George Osborne would do well to read more of John Maynard Keynes, and in particular his General Theory of Employment Interest and Money published in 1935.  Unlike Osborne and Cameron, Keynes (a capitalist economist and a Liberal) learned lessons from the Great Depression and was determined never to see it repeated.
One of JMK’s well-known sayings – ‘When the facts change, I change my mind. What do you do, sir?’ – was uttered after he was criticised for changing his position on monetary policy during the Great Depression.  It applies well now to Osborne’s repetition of the Great Depression mistake (and indeed Japan’s more recently) of cutting demand in a recession.
But it might equally be applied to private rented sector rents and the policy of slashing the Local Housing Allowance for private tenants.  Minister after minister, from Cameron down, trotted out the line that cutting benefits would reduce rents, that the HB sector was holding rents up high, and that the free market would respond to HB cuts, effectively lowering demand, by lowering price.  Iain Duncan Smith frequently said that the fact that his department was responsible for 40 per cent of the private rental market was ‘staggering’ and that the aim of the reforms was ‘to drive down market rents’.

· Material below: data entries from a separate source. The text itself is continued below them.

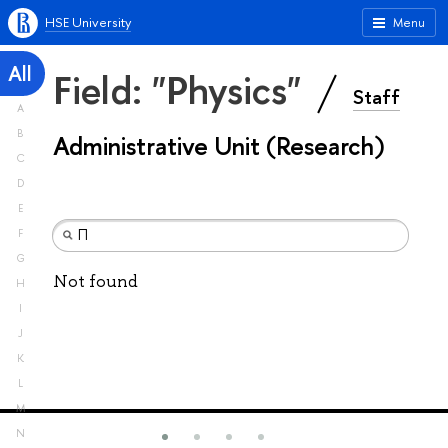
HSE University
Menu
All
Field: "Physics"
Staff
A
B
Administrative Unit (Research)
C
D
E
F
G
Not found
H
I
J
K
L
M
N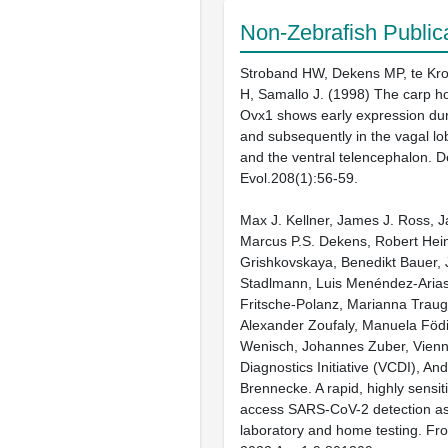
Non-Zebrafish Public
Stroband HW, Dekens MP, te Kro
H, Samallo J. (1998) The carp 
Ovx1 shows early expression dur
and subsequently in the vagal lob
and the ventral telencephalon. 
Evol.208(1):56-59.
Max J. Kellner, James J. Ross, 
Marcus P.S. Dekens, Robert Hein
Grishkovskaya, Benedikt Bauer,
Stadlmann, Luis Menéndez-Arias
Fritsche-Polanz, Marianna Traug
Alexander Zoufaly, Manuela Födi
Wenisch, Johannes Zuber, Vien
Diagnostics Initiative (VCDI), And
Brennecke. A rapid, highly sensi
access SARS-CoV-2 detection as
laboratory and home testing. Fron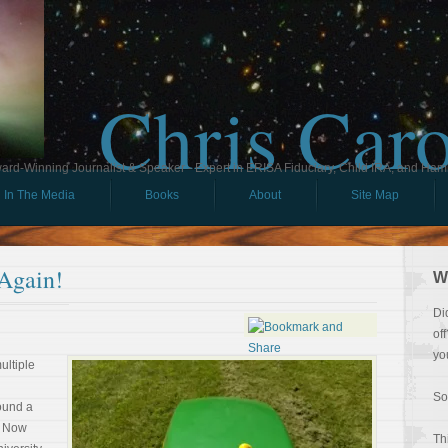
Chris Car
ard-Winning Journalist & Speaker - Expert in ERISA Fiduciary, Child IRA, and Ham
In The Media
Books
About
Site Map
 Again!
W
Di
of
yo
multiple
So
ound a
. Now
Th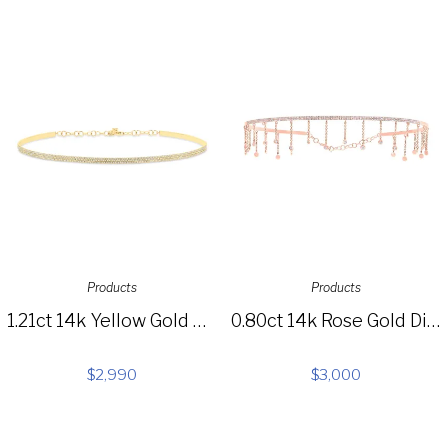
Products
Products
1.21ct 14k Yellow Gold Diamond Pave Choker Necklace SC55003713
0.80ct 14k Rose Gold Diamond Choker Necklace SC55005517
$
2,990
$
3,000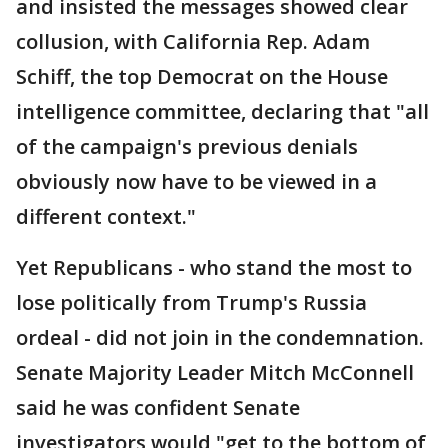
and insisted the messages showed clear
collusion, with California Rep. Adam
Schiff, the top Democrat on the House
intelligence committee, declaring that "all
of the campaign's previous denials
obviously now have to be viewed in a
different context."
Yet Republicans - who stand the most to
lose politically from Trump's Russia
ordeal - did not join in the condemnation.
Senate Majority Leader Mitch McConnell
said he was confident Senate
investigators would "get to the bottom of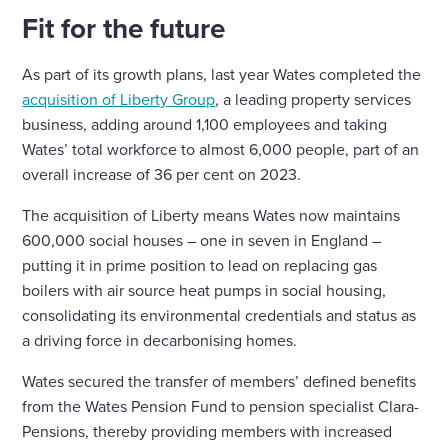
Fit for the future
As part of its growth plans, last year Wates completed the
acquisition of Liberty Group
, a leading property services
business, adding around 1,100 employees and taking
Wates’ total workforce to almost 6,000 people, part of an
overall increase of 36 per cent on 2023.
The acquisition of Liberty means Wates now maintains
600,000 social houses – one in seven in England –
putting it in prime position to lead on replacing gas
boilers with air source heat pumps in social housing,
consolidating its environmental credentials and status as
a driving force in decarbonising homes.
Wates secured the transfer of members’ defined benefits
from the Wates Pension Fund to pension specialist Clara-
Pensions, thereby providing members with increased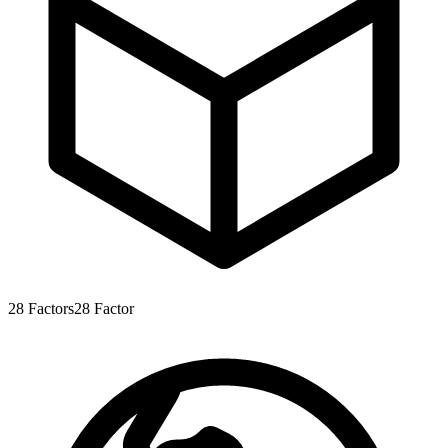
28
Factors
28
Factor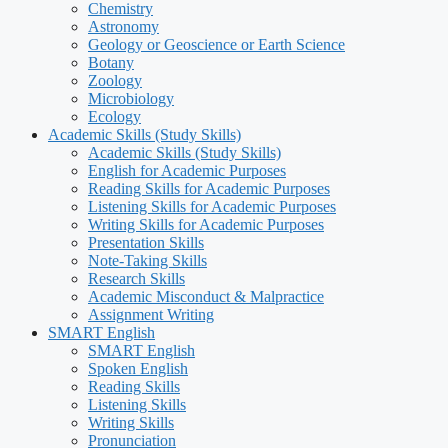
Chemistry
Astronomy
Geology or Geoscience or Earth Science
Botany
Zoology
Microbiology
Ecology
Academic Skills (Study Skills)
Academic Skills (Study Skills)
English for Academic Purposes
Reading Skills for Academic Purposes
Listening Skills for Academic Purposes
Writing Skills for Academic Purposes
Presentation Skills
Note-Taking Skills
Research Skills
Academic Misconduct & Malpractice
Assignment Writing
SMART English
SMART English
Spoken English
Reading Skills
Listening Skills
Writing Skills
Pronunciation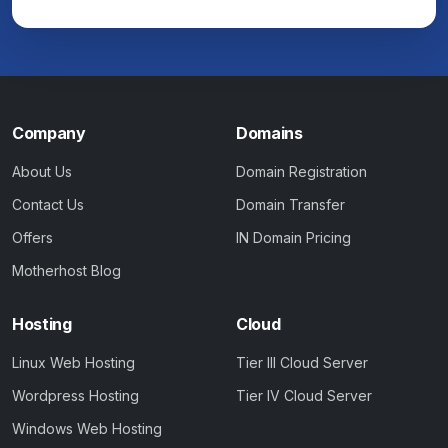
Company
Domains
About Us
Domain Registration
Contact Us
Domain Transfer
Offers
IN Domain Pricing
Motherhost Blog
Hosting
Cloud
Linux Web Hosting
Tier III Cloud Server
Wordpress Hosting
Tier IV Cloud Server
Windows Web Hosting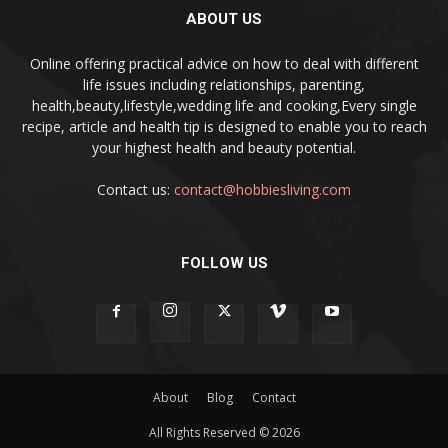
ABOUT US
Online offering practical advice on how to deal with different
life issues including relationships, parenting,
health,beauty,lifestyle,wedding life and cooking,Every single
recipe, article and health tip is designed to enable you to reach
your highest health and beauty potential.
Contact us:
contact@hobbiesliving.com
FOLLOW US
About
Blog
Contact
All Rights Reserved © 2026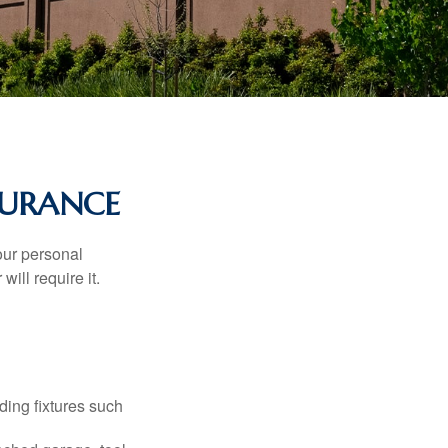
URANCE
our personal
will require it.
ding fixtures such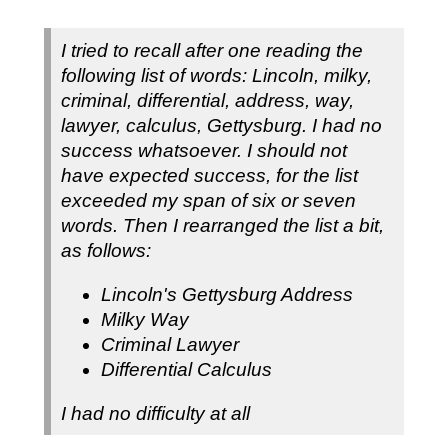
I tried to recall after one reading the
following list of words: Lincoln, milky,
criminal, differential, address, way,
lawyer, calculus, Gettysburg. I had no
success whatsoever. I should not
have expected success, for the list
exceeded my span of six or seven
words. Then I rearranged the list a bit,
as follows:
Lincoln's Gettysburg Address
Milky Way
Criminal Lawyer
Differential Calculus
I had no difficulty at all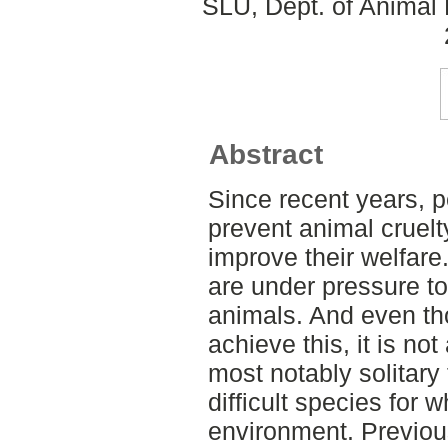
SLU, Dept. of Animal 
Abstract
Since recent years, p
prevent animal cruelt
improve their welfare.
are under pressure to
animals. And even th
achieve this, it is no
most notably solitary
difficult species for
environment. Previou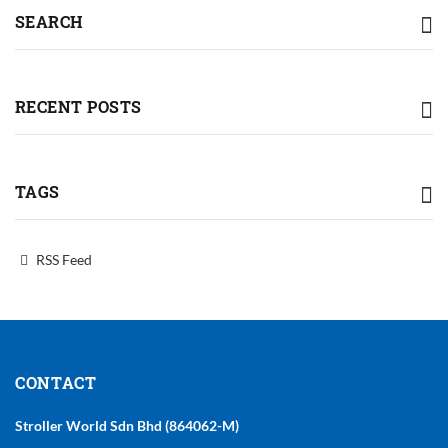
SEARCH
RECENT POSTS
TAGS
RSS Feed
CONTACT
Stroller World Sdn Bhd (864062-M)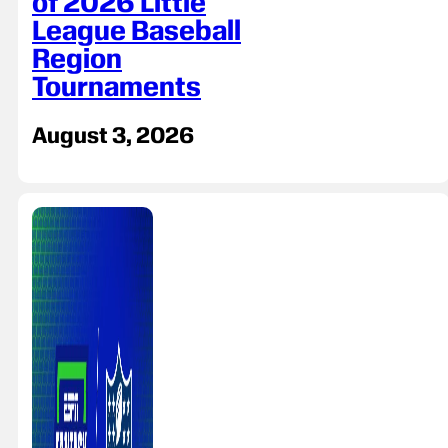
of 2026 Little
League Baseball
Region
Tournaments
August 3, 2026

Logical thinkers came to different conclusions.  With current levels of excessive demand, tenants forced to move by cuts in their HB payments would be easily replaced by new tenants able to pay market rents.  There would be no price reduction in more costly areas.  However, the displaced tenants would be looking for homes in lower rent areas, boosting demand and competition for the cheaper homes that come on the market.  Rents in those areas would be likely to rise.  The problem would be compounded by a proportion of landlords taking family homes off the market to make them available instead to the growing number of single people who would only receive the shared accommodation HB rate in future.  Letting to 4 or 5 singles was likely to be more lucrative than letting to a single family.
The anecdotal evidence is that sharing and overcrowding are increasing as people, and especially larger families, try to find cheaper – which often means smaller – accommodation.  Harder evidence, from agents and landlords, shows that rents continue to rise above inflation.
Nor are there any signs of rents turning down in the future.  The head of research at Savills recently concluded  “High rent rises are not confined to the prime market and, as more aspiring buyers are frozen out of home ownership, demand for private rented stock in the country as a whole can only grow. Our prognosis for the private rented sector as a whole remains extremely bullish.”
Even if the government believed its little bit of idiot economics when it started the policy, surely the evidence is accumulating that they are just wrong, rents will not fall and people will be put through endless misery because of it.
The facts have changed.  But does Iain Duncan Smith have the bottle to change his mind as JMK suggests he should?